Kemudian para Yahudi tadi meninggalkan bangsa Quraisy lalu berangkat menuju Gathfan di Najd. Lagi-lagi para Yahudi menghasut penduduk di sana untuk menentang Islam. Yahudi tersebut mengajak mereka untuk memberantas agama baru Muhammad dari akar-akarnya. Mereka menceritakan dengan sembunyi-sembunyi atas perjanjian yang telah mereka buat dengan bangsa Quraisy. Yahudi tersebut juga melakukan perjanjian yang sama dengan penduduk Gathfan, dan memberitahukan mereka waktu yang tepat untuk menjalankan misi tersebut.

Berangkatlah bangsa Quraisy dengan semua kekuatannya, dengan pasukan berkendara dan pasukan yang berjalan kaki. Mereka berangkat di bawah komando Abu Sufyan bin Harb dan menuju ke arah Madinah.

Bangsa Gathfan pun dari Najd berangkat dengan seluruh kekuatannya di bawah komando Uyainah bin Hishn Al Gathfani.

Salah seorang dari pasukan Gathfan adalah tokoh kisah ini yang bernama Nu’aim bin Mas’ud.

Begitu Rasulullah Saw mendengar kabar keberangkatan mereka, Beliau langsung mengumpulkan para sahabatnya untuk memusyawarahkan permasalahan ini. Kemudian mereka mengambil keputusan untuk menggali parit di sekeliling Madinah untuk mencegah pasukan besar ini yang tak mampu mereka hadapi.

Begitu kedua pasukan dari Mekkah dan Najd hampir tiba di penghujung kota Madinah, para pemuka Yahudi dari Bani Nadhir mendatangi para pemuka Yahudi Bani Quraizhah yang tinggal di Madinah. Yahudi dari Bani Nadhir mengajak Yahudi Bani Quraizhah untuk turut serta memerangi Muhammad Saw dan mengajak mereka untuk bergabung dengan dua pasukan besar yang datang dari Mekkah dan Najd.

Maka berkatalah para pembesar Bani Quraizhah: “Kalian telah mengajak kami untuk melakukan hal yang amat kami sukai. Akan tetapi kalian sudah tahu bahwa di antara kami dan Muhammad terdapat sebuah perjanjian yang tertulis bahwa kami tidak boleh menyerahkan dia dan meninggalkan dia dan agar kami dapat tinggal di Madinah dengan aman dan nyaman. Kalian sudah tahu bahwa tinta perjanjian kami dengannya, sampai sekarang belum juga mengering.

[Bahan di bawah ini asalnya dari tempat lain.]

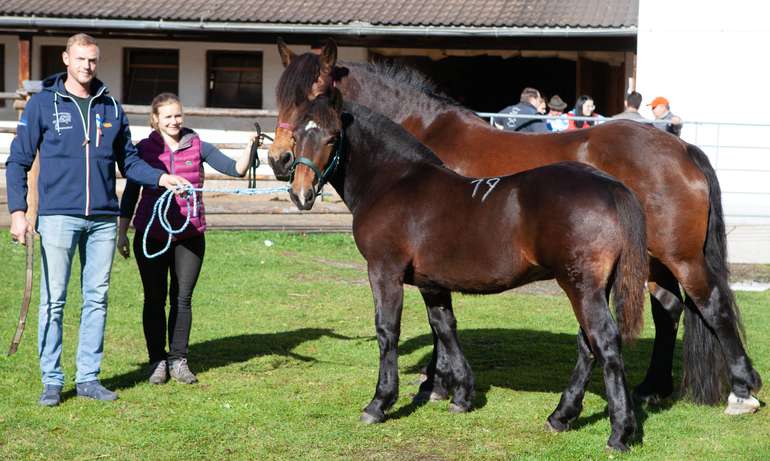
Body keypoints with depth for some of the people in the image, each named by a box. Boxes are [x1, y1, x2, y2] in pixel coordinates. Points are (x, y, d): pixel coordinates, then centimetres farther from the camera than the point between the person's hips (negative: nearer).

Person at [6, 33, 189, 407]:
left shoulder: (110, 107, 11)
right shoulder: (43, 104, 1)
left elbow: (128, 160, 15)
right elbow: (18, 161, 1)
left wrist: (160, 177, -2)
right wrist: (18, 211, -9)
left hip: (103, 219, 4)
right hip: (58, 217, -4)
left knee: (97, 298, 7)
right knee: (53, 300, -1)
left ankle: (88, 378, 16)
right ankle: (51, 380, 6)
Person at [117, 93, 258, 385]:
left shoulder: (197, 147, 3)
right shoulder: (144, 149, 1)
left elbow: (236, 169, -2)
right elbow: (131, 192, 7)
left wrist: (251, 146, -19)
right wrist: (122, 232, 6)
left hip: (189, 235, 1)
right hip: (151, 236, 0)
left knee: (182, 299, 4)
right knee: (155, 300, 6)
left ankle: (178, 360, 14)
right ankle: (157, 361, 15)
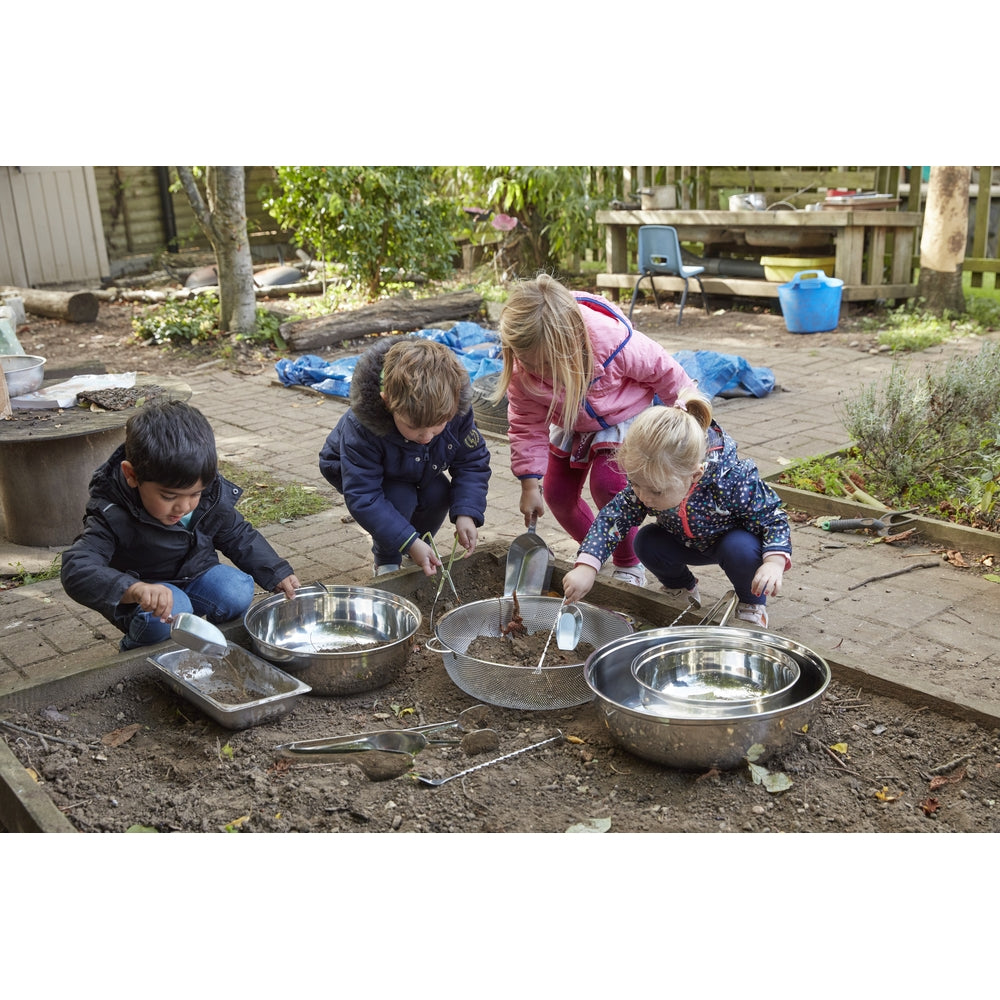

Kami khawatir, jika Muhammad berhasil menang dalam peperangan ini, maka ia akan menyiksa kami dengan amat kejamnya. Ia pasti akan mengusir kami sebagai balas dari pengkhianatan yang kami lakukan terhadapnya.”

Akan tetapi para pemuka Bani Nadhir ini masih saja terus membujuk mereka untuk mengkhianati perjanjian terhadap Muhammad. Mereka juga memastikan kepada Bani Quraizhah bahwa kemenangan kali ini pasti akan diraih oleh pihak mereka, dan itu tidak akan meleset.

Mereka semakin menambahkan keyakinan Bani Quraizhah bahwa dua pasukan yang besar sudah tiba di Madinah.

Maka segeralah Bani Quraizhah turut dengan bujukan tersebut dan membatalkan perjanjian mereka dengan Rasulullah Saw. Mereka lalu merobek naskah perjanjian mereka dengan Muhammad, dan mengumumkan bahwa mereka akan bergabung dengan pasukan lain untuk memerangi Beliau.

Maka sampailah berita ini ke telinga kaum muslimin bagai kilat menyambar.